Sunday, November 24, 2013

Bringing Change to Market East

Karen Heller's recent assessment of the state of Market East and it's future is pleasantly hopeful, and its numbers informative. Market East and East Chestnut are, of course, Center City's final frontier.

We've all been there and scratched our heads wondering why. The reasons are complex but common. Almost every post industrial American city has or has had a deteriorating stretch of forgotten retail space. Given the fate of cities like Cleveland or Detroit, Philadelphia's Market East has fared better than its given reputation.

It's not pleasant but it's relevant.

SSH Investments - Girard Trust property

The end result of midcentury suburbanization and poorly planned Cold War era design, the Gallery at Market East attempted to compete with King of Prussia and Cherry Hill Mall by providing urbanites with the indoor retail amenities that city planners assumed we wanted.

Market East should have become Philadelphia's answer to Chicago's miracle mile, but the city's overzealous planning stalled when it created a canyon of undesirable street life. Market East became trapped between Center City's central business district on West Market and Society Hill's historic district, leaving it with no reason for anyone to be there.
 
It was a good idea but it wasn't organic. When city planners over-plan they tend to take a suburban approach. Every place takes on a role. That's not what urbanites want or what tourists want when they visit a big city. That's why West Market Street, despite its dazzling skyscrapers, is a ghost town at night.

Market East's attempt to become the region's premier retail corridor was fleeting and has long been forgotten. Salvaging what's become of it has been the primary goal for decades. We've been teased with plans to revitalize the Gallery, potential casinos, and various skyscrapers. Morale surrounding development opportunities has become so grim the simple idea of a few display windows at Kmart seems like a herculean feat.

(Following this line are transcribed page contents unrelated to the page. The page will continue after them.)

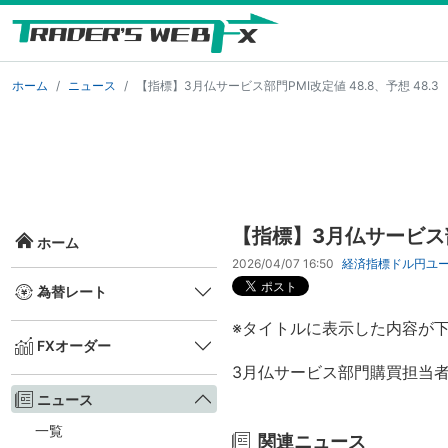
ホーム
ニュース
【指標】3月仏サービス部門PMI改定値 48.8、予想 48.3
【指標】3月仏サービス部門
ホーム
2026/04/07 16:50
経済指標
ドル円
ユ
為替レート
※タイトルに表示した内容が
FXオーダー
3月仏サービス部門購買担当者景
ニュース
一覧
関連ニュース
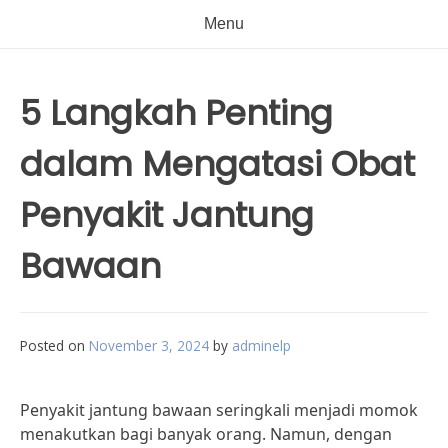
Menu
5 Langkah Penting
dalam Mengatasi Obat
Penyakit Jantung
Bawaan
Posted on
November 3, 2024
by
adminelp
Penyakit jantung bawaan seringkali menjadi momok
menakutkan bagi banyak orang. Namun, dengan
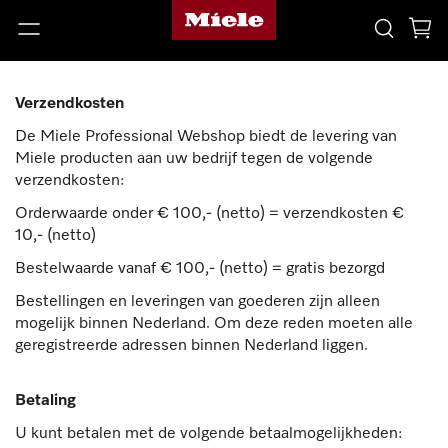
Verzendkosten
De Miele Professional Webshop biedt de levering van
Miele producten aan uw bedrijf tegen de volgende
verzendkosten:
Orderwaarde onder € 100,- (netto) = verzendkosten €
10,- (netto)
Bestelwaarde vanaf € 100,- (netto) = gratis bezorgd
Bestellingen en leveringen van goederen zijn alleen
mogelijk binnen Nederland. Om deze reden moeten alle
geregistreerde adressen binnen Nederland liggen.
Betaling
U kunt betalen met de volgende betaalmogelijkheden:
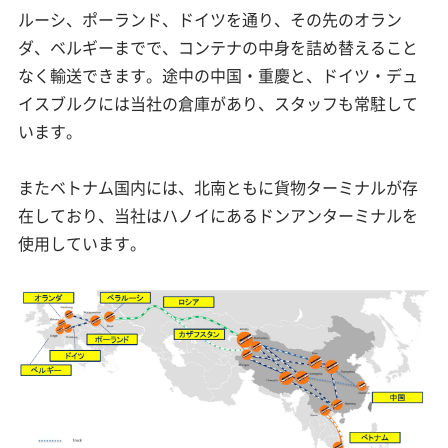
ルーシ、ポーランド、ドイツを通り、その先のオラン
ダ、ベルギーまでで、コンテナの中身を詰め替えること
なく輸送できます。途中の中国・重慶と、ドイツ・デュ
イスブルクには当社の倉庫があり、スタッフも常駐して
います。
またベトナム国内には、北南ともに貨物ターミナルが存
在しており、当社はハノイにあるドンアンターミナルを
使用しています。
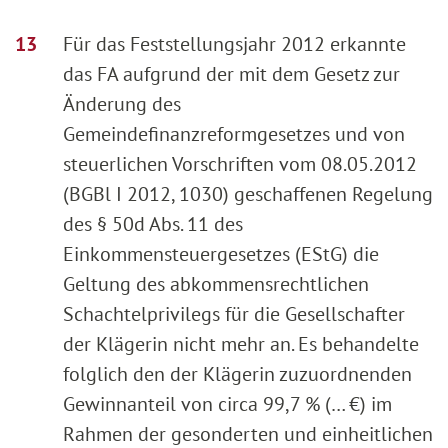
Für das Feststellungsjahr 2012 erkannte
das FA aufgrund der mit dem Gesetz zur
Änderung des
Gemeindefinanzreformgesetzes und von
steuerlichen Vorschriften vom 08.05.2012
(BGBl I 2012, 1030) geschaffenen Regelung
des § 50d Abs. 11 des
Einkommensteuergesetzes (EStG) die
Geltung des abkommensrechtlichen
Schachtelprivilegs für die Gesellschafter
der Klägerin nicht mehr an. Es behandelte
folglich den der Klägerin zuzuordnenden
Gewinnanteil von circa 99,7 % (… €) im
Rahmen der gesonderten und einheitlichen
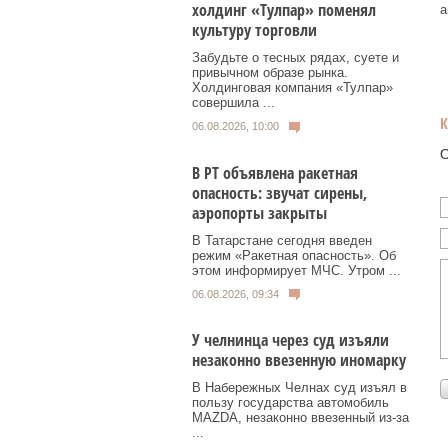
холдинг «Тулпар» поменял
а
культуру торговли
Забудьте о тесных рядах, суете и
привычном образе рынка.
Холдинговая компания «Тулпар»
совершила ...
06.08.2026, 10:00
О
В РТ объявлена ракетная
опасность: звучат сирены,
аэропорты закрыты
В Татарстане сегодня введен
режим «Ракетная опасность». Об
этом информирует МЧС. Утром ...
06.08.2026, 09:34
У челнинца через суд изъяли
незаконно ввезенную иномарку
В Набережных Челнах суд изъял в
пользу государства автомобиль
MAZDA, незаконно ввезенный из‑за
...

While the Gallery at Market East is the neighborhood's largest presence, it's also a major obstacle. Still, management at the Gallery seems to be waiting for neighbors to make the first move, or the city to pull the plug.

It's like the annoying neighbor who refuses to mow the grass complaining about the neighborhood. It doesn't cost a dime to ask Old Navy to properly use its display windows. Instead of telling homeless people to stop sleeping on its desolate Filbert Street façade, the Gallery put up an iron fence. That's inviting.

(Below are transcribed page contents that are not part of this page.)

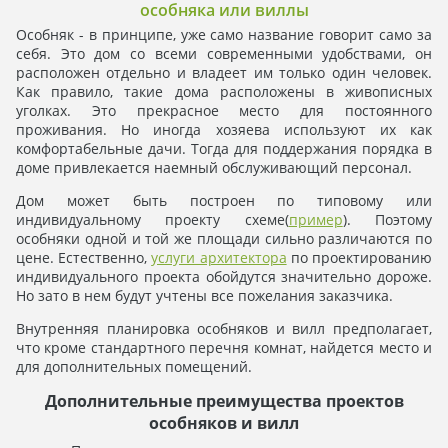
особняка или виллы
Особняк - в принципе, уже само название говорит само за
себя. Это дом со всеми современными удобствами, он
расположен отдельно и владеет им только один человек.
Как правило, такие дома расположены в живописных
уголках. Это прекрасное место для постоянного
проживания. Но иногда хозяева используют их как
комфортабельные дачи. Тогда для поддержания порядка в
доме привлекается наемный обслуживающий персонал.
Дом может быть построен по типовому или
индивидуальному проекту схеме(
пример
). Поэтому
особняки одной и той же площади сильно различаются по
цене. Естественно,
услуги архитектора
по проектированию
индивидуального проекта обойдутся значительно дороже.
Но зато в нем будут учтены все пожелания заказчика.
Внутренняя планировка особняков и вилл предполагает,
что кроме стандартного перечня комнат, найдется место и
для дополнительных помещений.
Дополнительные преимущества проектов
особняков и вилл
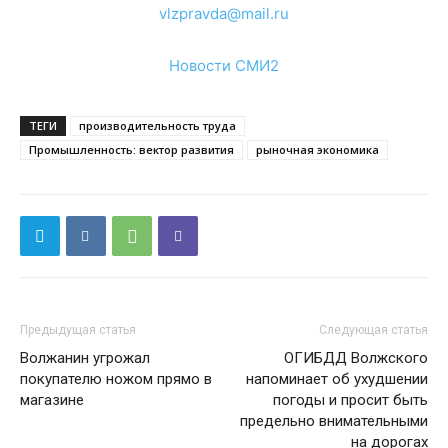
vlzpravda@mail.ru
Новости СМИ2
ТЕГИ
производительность труда
Промышленность: вектор развития
рыночная экономика
Предыдущая статья
Следующая статья
Волжанин угрожал
ОГИБДД Волжского
покупателю ножом прямо в
напоминает об ухудшении
магазине
погоды и просит быть
предельно внимательными
на дорогах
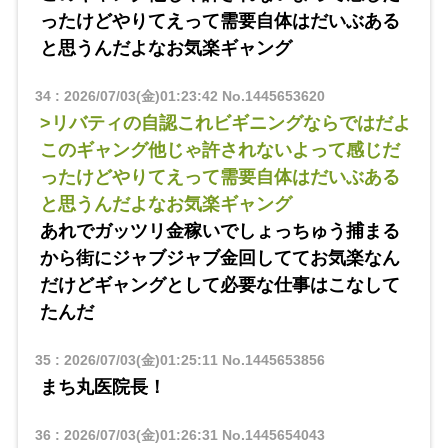
ったけどやりてえって需要自体はだいぶある
と思うんだよなお気楽ギャング
34
:
2026/07/03(金)01:23:42
No.1445653620
>リバティの自認これビギニングならではだよ
このギャング他じゃ許されないよって感じだ
ったけどやりてえって需要自体はだいぶある
と思うんだよなお気楽ギャング
あれでガッツリ金稼いでしょっちゅう捕まる
から街にジャブジャブ金回しててお気楽なん
だけどギャングとして必要な仕事はこなして
たんだ
35
:
2026/07/03(金)01:25:11
No.1445653856
まち丸医院長！
36
:
2026/07/03(金)01:26:31
No.1445654043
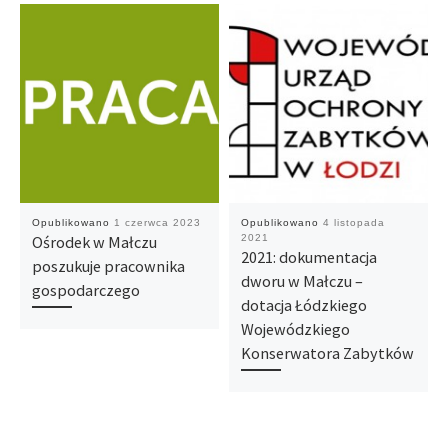
Opublikowano
1 czerwca 2023
Opublikowano
4 listopada
Ośrodek w Małczu
2021
2021: dokumentacja
poszukuje pracownika
dworu w Małczu –
gospodarczego
dotacja Łódzkiego
Wojewódzkiego
Konserwatora Zabytków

SSH Investments seems poised to give Market Street the injection it needs, and the competition the Gallery needs to get its act together.

Plans for a revitalized, and tall, Girard Trust property are nothing new. Prior design studies for improvements have includesdthis spectacular proposal by EEK Architects.

SSH signed a 150 year lease with the Girard Trust, the four acre parcel between 11th and 12th, promising to blow us away in the next few years. Tentative plans include a retail complex capped with apartment towers.

Lately development and discussion has been primarily focused on the Pennsylvania Convention Center, pandering Market East proposals at conventioneers who often don't care what city they're in.

The center's numbers dwindling, massive debt, it's become the money pit everyone but those in City Hall seemed to know it would become. That's enough to prove to anyone that conventioneers are not the demographic Market East needs to accommodate.

Center City is certainly more than the Pennsylvania Convention Center. Those indebted to the site seem solely focused on the center while simultaneously discussing what a disaster it has become. This face saving dialogue is futile.

If SSH can truly pull off a successful revitalization at the Girard Trust property, one that includes residents, it can change the game at Market East and give the neighborhood more to work with than convention numbers that continue to decline.

Plans for a revitalized Girard Trust property have circulated in the past, and phased projects that promise exciting towers routinely leave us with a stump. The Gallery might be as successful as Liberty Place's shopping center if it was capped with the two office towers it was built to support.

If SSH can't bring it's game, the Girard Trust property could become the Gallery 2.0. But if it can bring hundreds of residents to 11th and Market, it brings hundreds of pedestrians to the street and, more importantly, people looking for a place to shop.